How to add margins to the table
R allows you to extend a table with the marginal totals of the rows and columns in one simple command. For that, you use the addmargins() function, like this:
> addmargins(trial.table) sick healthy Sum risk 34 9 43 no_risk 11 32 43 Sum 45 41 86
You also can add the margins for only one dimension by specifying the margin argument for the addmargins() function. For example, to get only the marginal counts for the behavior, you do the following:
> addmargins(trial.table,margin=2) sick healthy Sum risk 34 9 43 no_risk 11 32 43
The margin argument takes a number or a vector of numbers, but it can be a bit confusing. The margins are numbered the same way as in the apply() function. So 1 stands for rows and 2 for columns. To add the column margin, you need to set margin to 2, but this column margin contains the row totals.

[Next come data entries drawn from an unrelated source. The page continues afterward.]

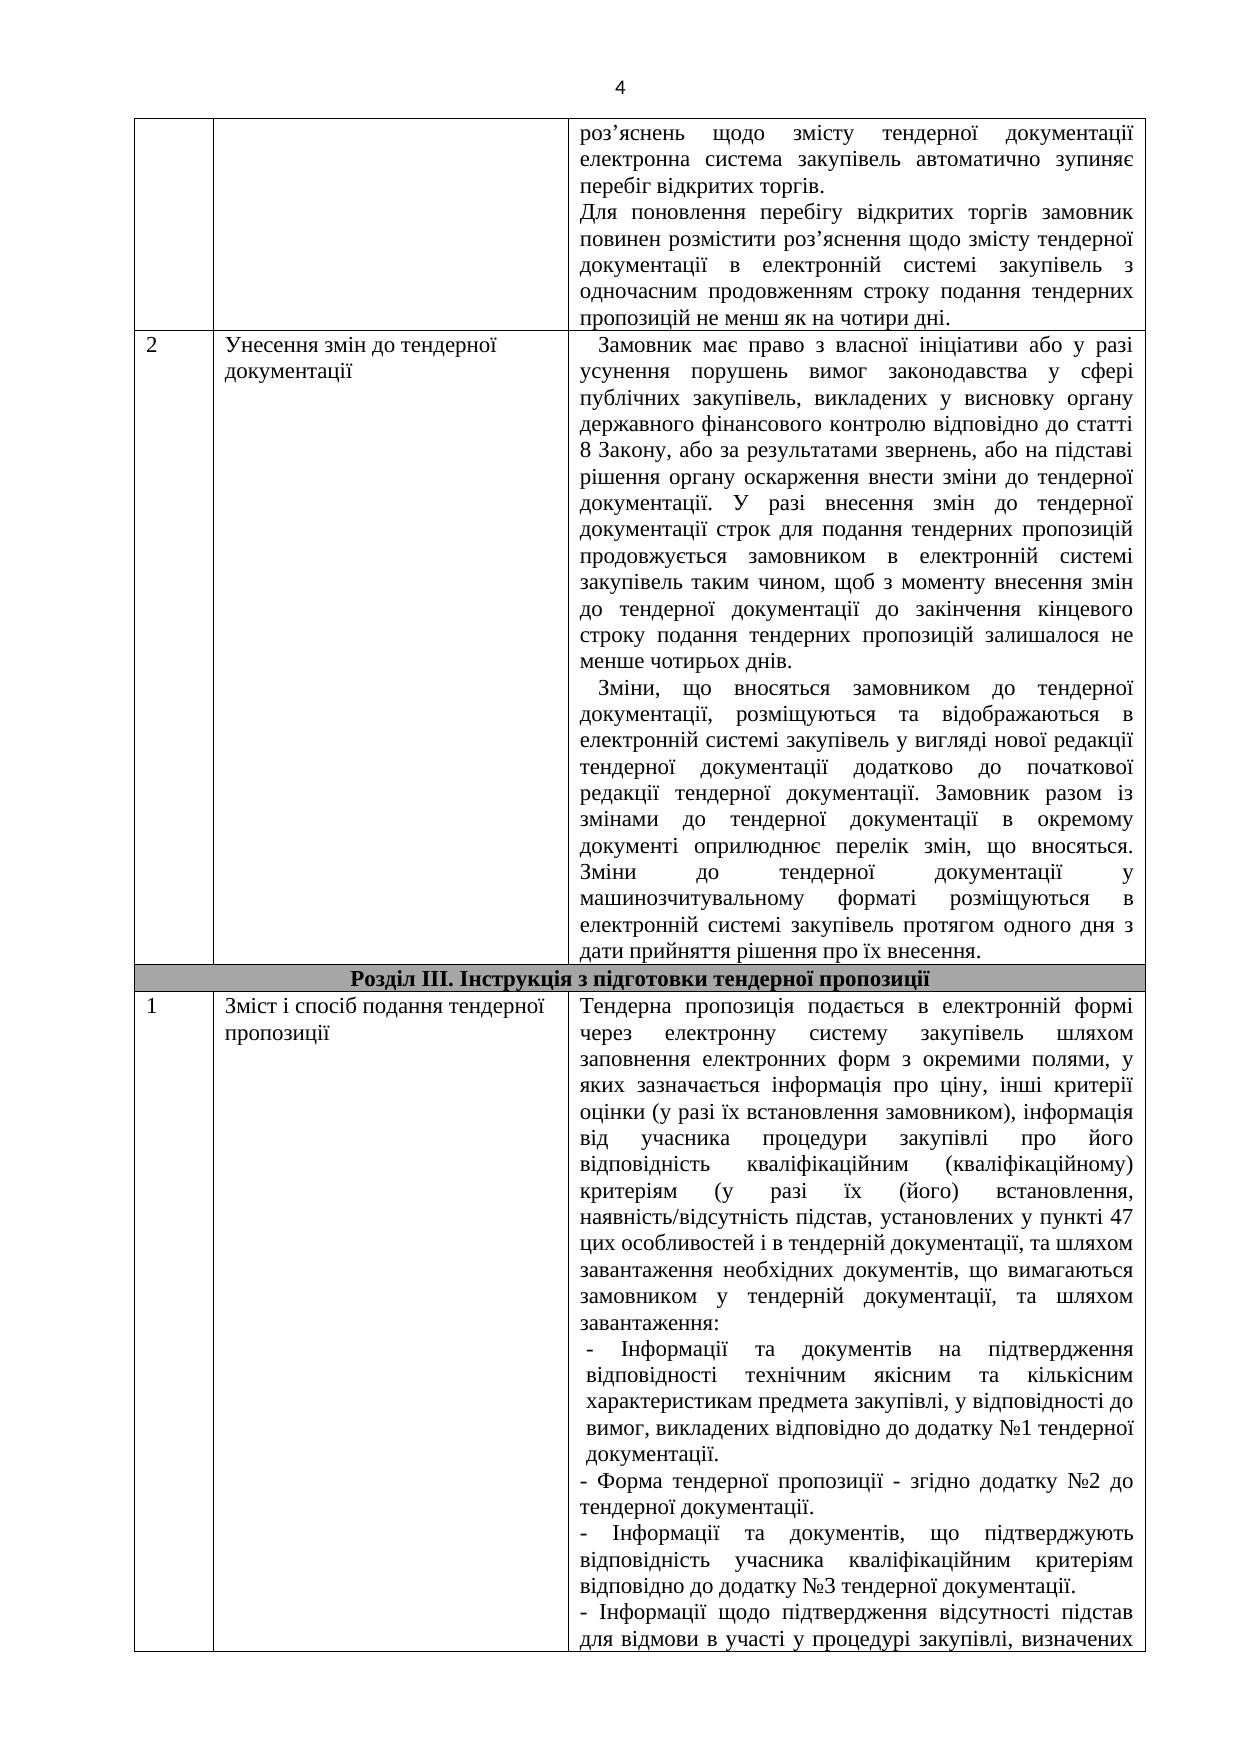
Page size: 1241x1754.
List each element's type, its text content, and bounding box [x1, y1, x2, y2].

table_cell Тендерна пропозиція подається в електронній формі через електронну систему закупівель шляхом заповнення електронних форм з окремими полями, у яких зазначається інформація про ціну, інші критерії оцінки (у разі їх встановлення замовником), інформація від учасника процедури закупівлі про його відповідність кваліфікаційним (кваліфікаційному) критеріям (у разі їх (його) встановлення, наявність/відсутність підстав, установлених у пункті 47 цих особливостей і в тендерній документації, та шляхом завантаження необхідних документів, що вимагаються замовником у тендерній документації, та шляхом завантаження: - Інформації та документів на підтвердження відповідності технічним якісним та кількісним характеристикам предмета закупівлі, у відповідності до вимог, викладених відповідно до додатку №1 тендерної документації. - Форма тендерної пропозиції - згідно додатку №2 до тендерної документації. - Інформації та документів, що підтверджують відповідність учасника кваліфікаційним критеріям відповідно до додатку №3 тендерної документації. - Інформації щодо підтвердження відсутності підстав для відмови в участі у процедурі закупівлі, визначених пунктом 47 Особливостей у відповідності до вимог, викладених у додатку №3 тендерної документації. - Документів, що підтверджують повноваження відповідної особи або представника учасника процедури закупівлі щодо підпису документів тендерної пропозиції (у разі підписання пропозиції керівником організації -учасника: протокол зборів засновників про призначення директора, президента, голови правління тощо та/або розпорядчий документ про призначення керівника, та/або виписка (витяг) із зазначених документів; у разі підписання документів пропозиції іншою особою: довіреність та/або доручення, та/або інший документ, що підтверджує повноваження посадової особи учасника на підписання документів; у разі, якщо учасником є фізична особа, або фізична особа-підприємець: копія паспорта. - Інших документів та інформації, що визначені тендерною документацією та додатками до неї. - У разі, якщо тендерна пропозиція подається об’єднанням учасників, надається документ про створення такого об’єднання. Рекомендується документи у складі пропозиції Учасника надавати у тій послідовності, в якій вони наведені у тендерній документації замовника, а також надавати окремим файлом кожний документ, що іменується відповідно до змісту документа. Тендерна документація може містити правила зазначення в договорі про закупівлю грошового еквівалента в національній чи іноземній валюті за офіційним курсом, установленим Національним банком станом на дату розкриття тендерних пропозицій. Кожен учасник має право подати тільки одну тендерну пропозицію (у тому числі до визначеної в тендерній документації частини предмета закупівлі (лота)). Всі визначені цією тендерною документацією документи тендерної пропозиції завантажуються в електронну систему закупівель у вигляді скан-копій придатних для машинозчитування (файли з розширенням «..pdf.» тощо) зміст та вигляд яких повинен відповідати оригіналам відповідних документів, згідно яких виготовляються такі скан-копії. Під час використання електронної системи закупівель з метою подання тендерних пропозицій та їх оцінки документи та дані створюються та подаються з урахуванням вимог законів України "Про електронні документи та електронний документообіг" та "Про електронні довірчі послуги", тобто тендерна пропозиція у будь-якому випадку повинна містити накладений удосконалений електронний підпис (УЕП) або кваліфікований електронний підпис (КЕП) учасника/уповноваженої особи учасника процедури закупівлі, повноваження якої щодо підпису документів тендерної пропозиції підтверджуються відповідно до поданих документів. Учасник несе відповідальність за достовірність наданої інформації в своїй пропозиції. Замовник перевіряє КЕП/УЕП учасника на сайті центрального засвідчувального органу за посиланням https://czo.gov.ua/verify. Під час перевірки КЕП/УЕП повинні відображатися: прізвище та ініціали особи, уповноваженої на підписання тендерної пропозиції (власника ключа). Документ (документи), які надані у складі тендерної пропозиції, мають бути відкриті для загального доступу, тобто не містити паролів. Учасник завантажує усі необхідні документи тендерної пропозиції згідно з вимогами тендерної документації в електронну систему закупівель до кінцевого строку подання тендерних пропозицій. У разі завантаження ним не усіх документів в електронну систему закупівель до кінцевого строку подання тендерних пропозицій або не усунення невідповідностей, що виявлені замовником під час розгляду тендерної пропозиції учасника процедури закупівлі в інформації та/або документах, що подані учасником процедури закупівлі у тендерній пропозиції та/або подання яких вимагалося тендерною документацією, тендерна пропозиція такого учасника відхиляється замовником. Документи, що не передбачені законодавством для учасників - юридичних, фізичних осіб, у тому числі фізичних осіб - підприємців, не подаються ними у складі тендерної пропозиції. Відсутність документів, що не передбачені законодавством для учасників - юридичних, фізичних осіб, у тому числі фізичних осіб - підприємців, у складі тендерної пропозиції, не може бути підставою для її відхилення замовником. Учасник торгів відповідає за зміст поданої ним пропозиції та за достовірність інформації, зазначеної у поданій ним пропозиції. Текст будь-якого документу (зображення), що завантажується Учасником у складі Тендерної пропозиції, повинен бути чітким та розбірливим. В разі наявності у тендерній пропозиції документів неналежного рівня зображення, зміст яких неможливо встановити, та/або які неможливо відкрити для перегляду, Замовник залишає за собою право вважати такий документ не поданим у складі тендерної пропозиції. Опис формальних помилок: формальними (несуттєвими) вважаються помилки, що пов’язані з оформленням тендерної пропозиції та не впливають на зміст тендерної пропозиції, а саме - технічні помилки та описки. Перелік формальних помилок, затверджений наказом Мінекономіки від 15.04.2020 № 710: 1. Інформація/документ, подана учасником процедури закупівлі у складі тендерної пропозиції, містить помилку (помилки) у частині: уживання великої літери; уживання розділових знаків та відмінювання слів у реченні; використання слова або мовного звороту, запозичених з іншої мови; зазначення унікального номера оголошення про проведення конкурентної процедури закупівлі, присвоєного електронною системою закупівель та/або унікального номера повідомлення про намір укласти договір про закупівлю - помилка в цифрах; застосування правил переносу частини слова з рядка в рядок; написання слів разом та/або окремо, та/або через дефіс; нумерації сторінок/аркушів (у тому числі кілька сторінок/аркушів мають однаковий номер, пропущені номери окремих сторінок/аркушів, немає нумерації сторінок/аркушів, нумерація сторінок/аркушів не відповідає переліку, зазначеному в документі). 2. Помилка, зроблена учасником процедури закупівлі під час оформлення тексту документа/унесення інформації в окремі поля електронної форми тендерної пропозиції (у тому числі комп'ютерна коректура, заміна літери (літер) та/або цифри (цифр), переставлення літер (цифр) місцями, пропуск літер (цифр), повторення слів, немає пропуску між словами, заокруглення числа), що не впливає на ціну тендерної пропозиції учасника процедури закупівлі та не призводить до її спотворення та/або не стосується характеристики предмета закупівлі, кваліфікаційних критеріїв до учасника процедури закупівлі. 3. Невірна назва документа (документів), що подається учасником процедури закупівлі у складі тендерної пропозиції, зміст якого відповідає вимогам, визначеним замовником у тендерній документації. 4. Окрема сторінка (сторінки) копії документа (документів) не завірена підписом та/або печаткою учасника процедури закупівлі (у разі її використання). 5. У складі тендерної пропозиції немає документа (документів), на який посилається учасник процедури закупівлі у своїй тендерній пропозиції, при цьому замовником не вимагається подання такого документа в тендерній документації. 6. Подання документа (документів) учасником процедури закупівлі у складі тендерної пропозиції, що не містить власноручного підпису уповноваженої особи учасника процедури закупівлі, якщо на цей документ (документи) накладено її кваліфікований електронний підпис. 7. Подання документа (документів) учасником процедури закупівлі у складі тендерної пропозиції, що складений у довільній формі та не містить вихідного номера. 8. Подання документа учасником процедури закупівлі у складі тендерної пропозиції, що є сканованою копією оригіналу документа/електронного документа. 9. Подання документа учасником процедури закупівлі у складі тендерної пропозиції, який засвідчений підписом уповноваженої особи учасника процедури закупівлі та додатково містить підпис (візу) особи, повноваження якої учасником процедури закупівлі не підтверджені (наприклад, переклад документа завізований перекладачем тощо). 10. Подання документа (документів) учасником процедури закупівлі у складі тендерної пропозиції, що містить (містять) застарілу інформацію про назву вулиці, міста, найменування юридичної особи тощо, у зв'язку з тим, що такі назва, найменування були змінені відповідно до законодавства після того, як відповідний документ (документи) був (були) поданий (подані). 11. Подання документа (документів) учасником процедури закупівлі у складі тендерної пропозиції, в якому позиція цифри (цифр) у сумі є некоректною, при цьому сума, що зазначена прописом, є правильною. 12. Подання документа (документів) учасником процедури закупівлі у складі тендерної пропозиції в форматі, що відрізняється від формату, який вимагається замовником у тендерній документації, при цьому такий формат документа забезпечує можливість його перегляду. Допущення учасниками у тендерній пропозиції таких вищевказаних формальних помилок не призведе до відхилення їх тендерних пропозицій. Приклади формальних помилок. До формальних (несуттєвих) помилок можуть бути віднесені такі помилки: - не завірення окремої сторінки (сторінок) підписом та/або печаткою (за наявності) учасника торгів; - неправильне (неповне) завірення та/або не завірення учасником копії документа згідно з вимогами цієї документації. - орфографічні помилки та механічні описки в словах та словосполученнях, що зазначені в документах, які підготовлені безпосередньо учасником та надані у складі пропозиції. - відсутність нумерації сторінок пропозиції; - відсутність підпису уповноваженої посадової особи учасника процедури закупівлі, а також відбитку печатки на окремих документах у складі пропозиції; - технічні помилки та описки. Наприклад: зазначення в довідці русизмів, сленгових слів або технічних помилок; - зазначення неправильної назви документа, що підготовлений безпосередньо учасником, у разі якщо зміст такого документа повністю відповідає вимогам цієї документації. Наприклад: замість вимоги надати довідку в довільній формі учасник надав лист-пояснення; - зазначення неповного переліку інформації в певному документі, усупереч вимогам документації, у разі якщо така інформація повністю відображена в іншому документі, що наданий у складі тендерної пропозиції учасника. Наприклад: у відомостях про учасника не зазначено розрахункового рахунка, відкритого в банківській установі, проте вся інформація про відкритий рахунок зазначена на фірмовому бланку документів учасник.: [569, 992, 1145, 1651]
table_cell [135, 119, 213, 330]
table_cell роз’яснень щодо змісту тендерної документації електронна система закупівель автоматично зупиняє перебіг відкритих торгів. Для поновлення перебігу відкритих торгів замовник повинен розмістити роз’яснення щодо змісту тендерної документації в електронній системі закупівель з одночасним продовженням строку подання тендерних пропозицій не менш як на чотири дні. [569, 119, 1145, 330]
table_cell Унесення змін до тендерної документації [214, 331, 568, 963]
table_cell [214, 119, 568, 330]
table_cell 1 [135, 992, 213, 1651]
table_cell Розділ ІІІ. Інструкція з підготовки тендерної пропозиції [135, 965, 1145, 991]
table_cell Замовник має право з власної ініціативи або у разі усунення порушень вимог законодавства у сфері публічних закупівель, викладених у висновку органу державного фінансового контролю відповідно до статті 8 Закону, або за результатами звернень, або на підставі рішення органу оскарження внести зміни до тендерної документації. У разі внесення змін до тендерної документації строк для подання тендерних пропозицій продовжується замовником в електронній системі закупівель таким чином, щоб з моменту внесення змін до тендерної документації до закінчення кінцевого строку подання тендерних пропозицій залишалося не менше чотирьох днів. Зміни, що вносяться замовником до тендерної документації, розміщуються та відображаються в електронній системі закупівель у вигляді нової редакції тендерної документації додатково до початкової редакції тендерної документації. Замовник разом із змінами до тендерної документації в окремому документі оприлюднює перелік змін, що вносяться. Зміни до тендерної документації у машинозчитувальному форматі розміщуються в електронній системі закупівель протягом одного дня з дати прийняття рішення про їх внесення. [569, 331, 1145, 963]
table_cell Зміст і спосіб подання тендерної пропозиції [214, 992, 568, 1651]
table_cell 2 [135, 331, 213, 963]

How to calculate proportions
You can convert a table with counts to a table with proportions very easily using the prop.table() function. This also works for multiway tables. If you want to know the proportions of observations in every cell of the table to the total number of cases, you simply do the following:
> prop.table(trial.table) sick healthy risk 0.3953488 0.1046512 no_risk 0.1279070 0.3720930
This tells you that, for example, 10.4 percent of the people in the study were healthy, even when they showed risk behavior.
How to calculate proportions over columns and rows
But what if you want to know which fraction of people with risk behavior got sick? Then you don’t have to calculate the proportions by dividing the counts by the total number of cases for the whole dataset; instead, you divide the counts by the marginal totals.
R lets you do this very easily using, again, the prop.table() function, but this time specifying the margin argument.
Take a look at the table again. You want to calculate the proportions over each row, because each row represents one category of behavior. So, to get the correct proportions, you specify margin=1 like this:
> prop.table(trial.table, margin=1) sick healthy risk 0.7906977 0.2093023 no_risk 0.2558140 0.7441860
In every row, the proportions sum up to 1. Now you can see that 79 percent of the people showing risk behavior got sick. Well, it isn’t big news that risky behavior can cause diseases, and the proportions shown in the last result point in that direction.
Yet, scientists believe you only if you can back it up in a more objective way. That’s the point at which you should consider doing some statistical testing.